> Задание 1
Переведите на английский язык следующее предложение из фрагмента документа: «Заполнить эти пробѣлы необходимо, часто даже въ виду простой логической связи разсказа».
> Задание 2
Найдите во фрагменте документа предложение, начинающееся словами «Но представьте», и выпишите из него все слова с буквой «ѣ».

> Фрагмент документа
####
Философствующій историкъ немедленно сообразитъ: эти люди были до послѣдней степени унижены благородствомъ своего врага и только ожесточенной борьбой могли возместить ущербъ своему самолюбію.
Но представьте, нѣкоторые, если не всѣ, помилованные перешли бы на сторону нашего героя, философствующій историкъ не ощутилъ бы ни малѣйшаго удивленія: естественно, заявилъ бы онъ, облагодѣтельствованные были подавлены благородствомъ своего противника и восторженно сложили оружіе.
Подобныхъ примѣровъ можно привести великое множество и каждый изъ нихъ будетъ подтверждать печальную истину: философія историковъ -- безпощадная игрушка во власти отдѣльныхъ фактовъ, и историкъ-философъ не менѣе подчиненъ впечатлѣнію, чѣмъ беллетристъ и поэтъ.]
Въ такомъ положеніи толкованіе фактовъ, когда они извѣстны. Но историкъ безпрестанно наталкивается на болѣе или менѣе существенные пробѣлы въ фактическихъ документальныхъ сообщеніяхъ. Заполнить эти пробѣлы необходимо, часто даже въ виду простой логической связи разсказа. Ни одинъ историкъ какой угодно эпохи не можетъ обойтись безъ этого процесса, и вотъ онъ именно представляетъ величайшія трудности и предъявляетъ запросы къ совершенно особымъ способностямъ историка, повидимому, безусловно неумѣстнымъ въ научной работѣ. Эти способности -- воображеніе и догадка.
####
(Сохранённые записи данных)
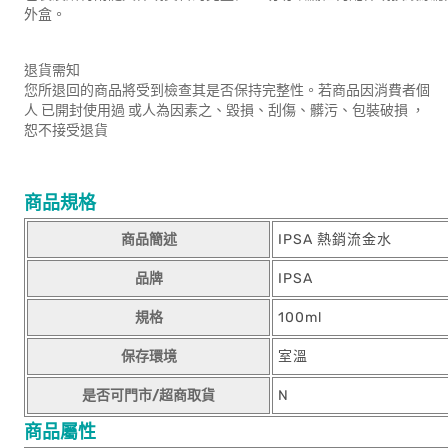
外盒。
退貨需知
您所退回的商品將受到檢查其是否保持完整性。若商品因消費者個
人 已開封使用過 或人為因素之、毀損、刮傷、髒污、包裝破損 ，
恕不接受退貨
商品規格
商品簡述
IPSA 熱銷流金水
品牌
IPSA
規格
100ml
保存環境
室溫
是否可門市/超商取貨
N
商品屬性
####
> Ответ 1
It is necessary to fill these gaps, often even for the sake of the simple logical coherence of the narrative.

> Ответ 2
нѣкоторые, всѣ, малѣйшаго, облагодѣтельствованные